Input: Begin

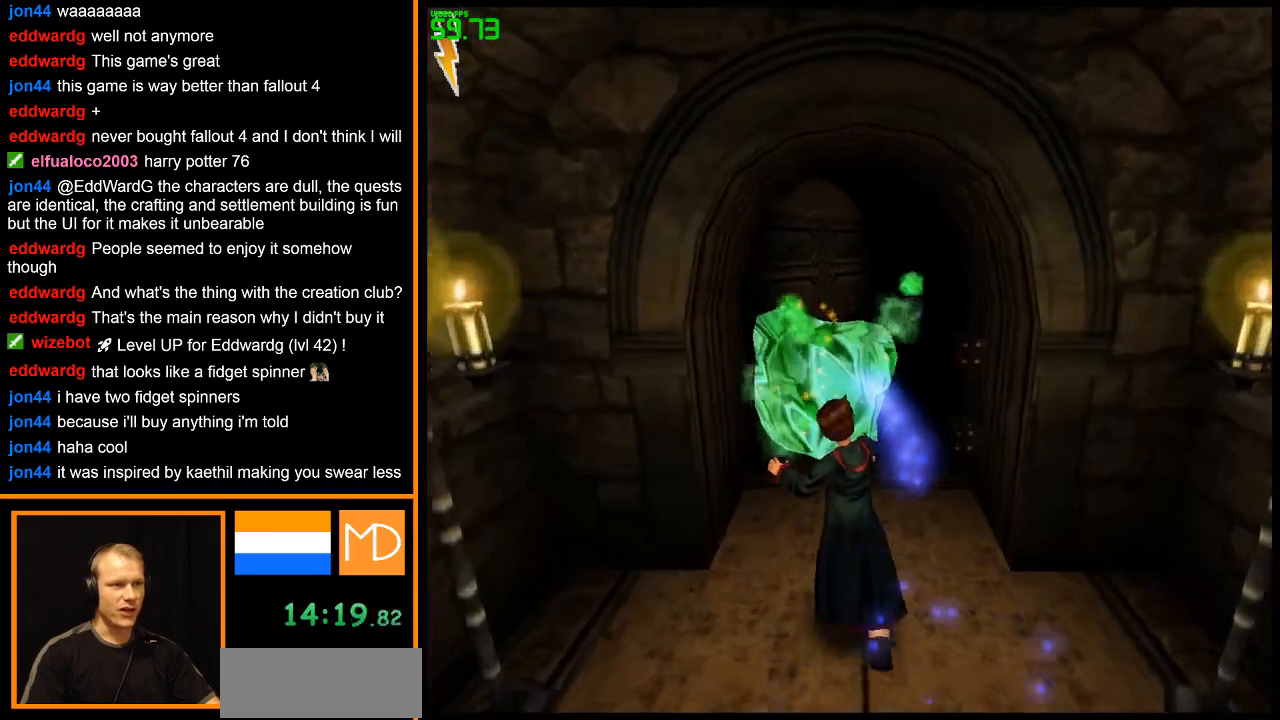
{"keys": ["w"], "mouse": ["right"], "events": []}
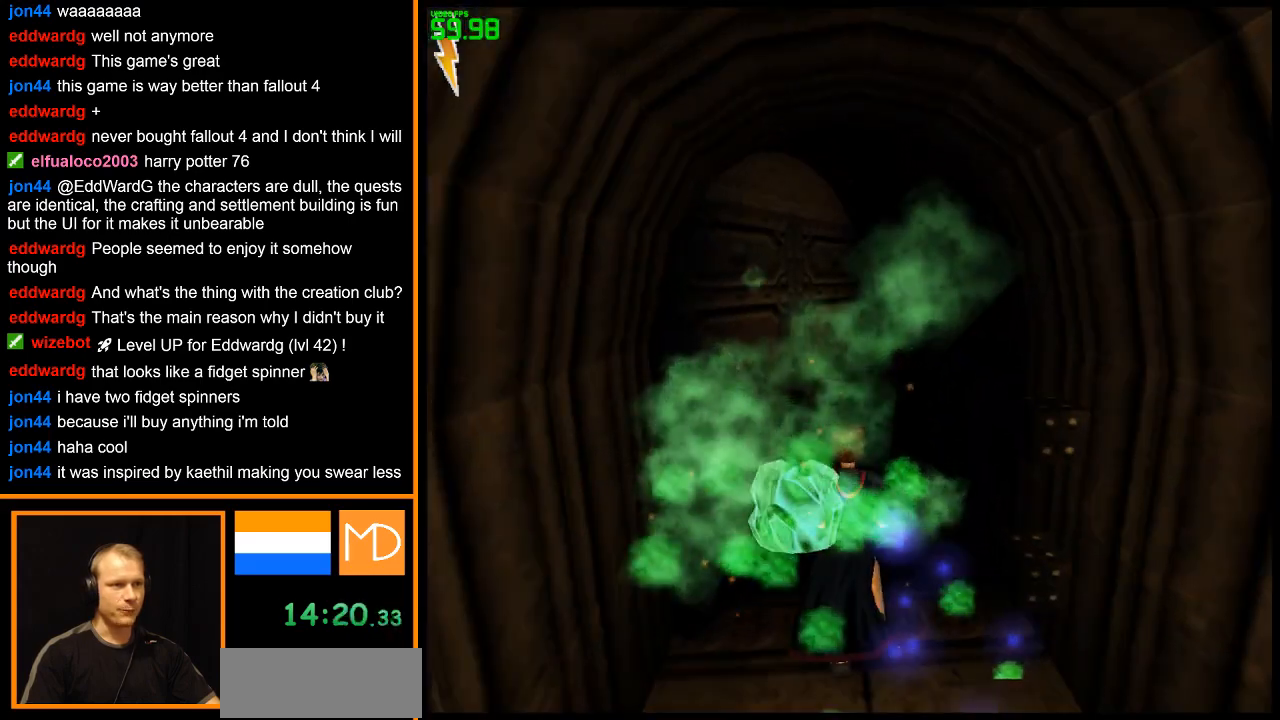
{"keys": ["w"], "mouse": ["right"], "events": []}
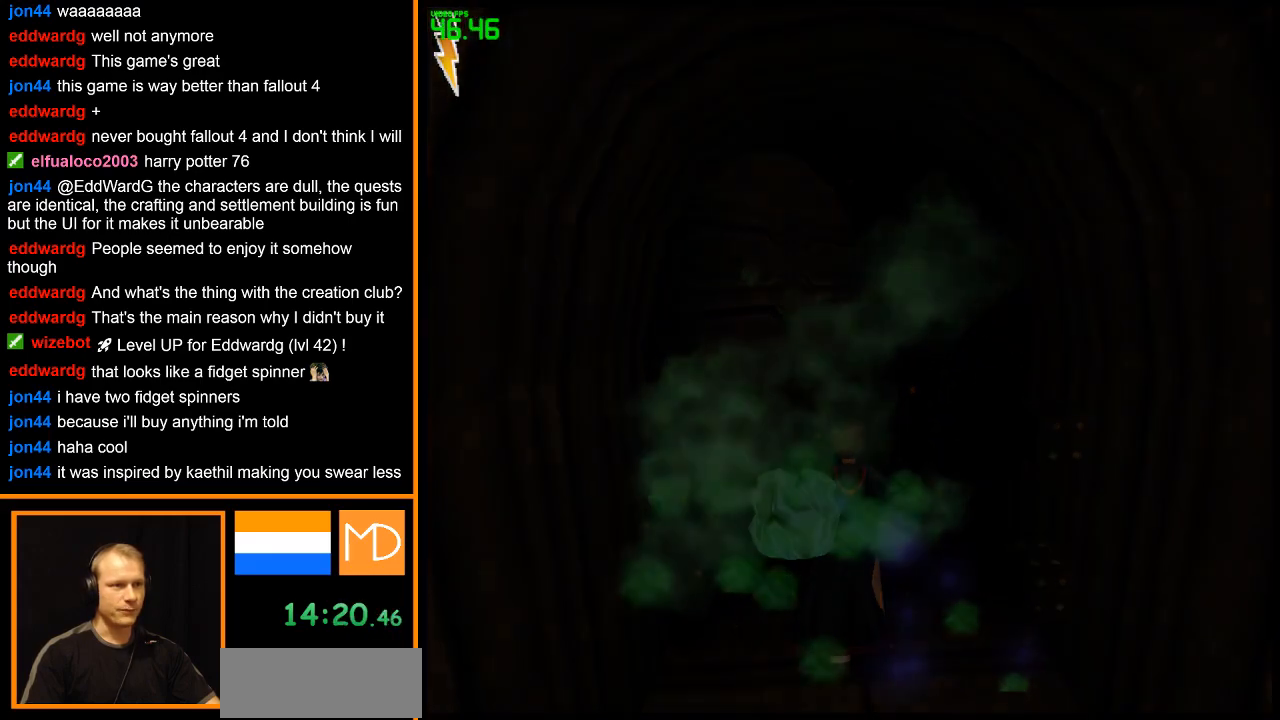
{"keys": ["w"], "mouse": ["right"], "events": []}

Input: End
Input: Begin

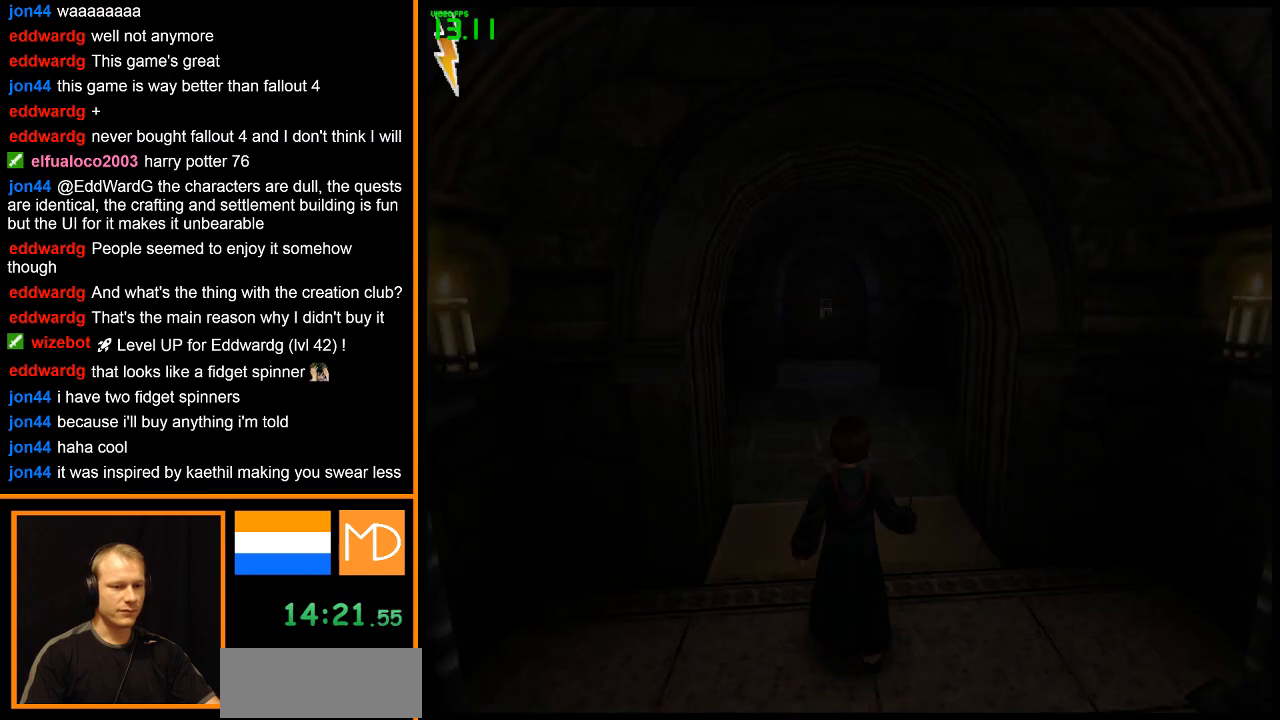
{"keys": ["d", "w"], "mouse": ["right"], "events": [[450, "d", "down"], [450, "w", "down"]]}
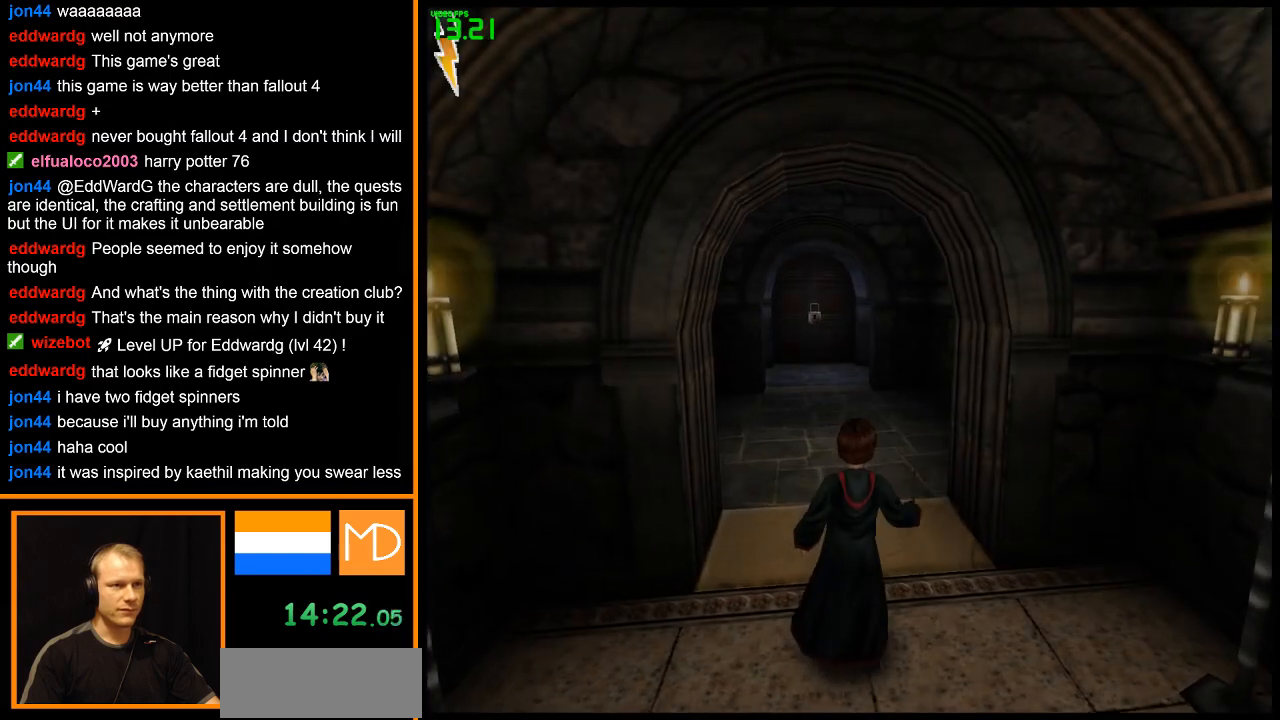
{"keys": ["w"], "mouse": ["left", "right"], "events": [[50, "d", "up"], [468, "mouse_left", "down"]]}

Input: End

Problem to work on: Copy each line in the entries above where the word "down" shows up.

Output for this task:
{"keys": ["d", "w"], "mouse": ["right"], "events": [[450, "d", "down"], [450, "w", "down"]]}
{"keys": ["w"], "mouse": ["left", "right"], "events": [[50, "d", "up"], [468, "mouse_left", "down"]]}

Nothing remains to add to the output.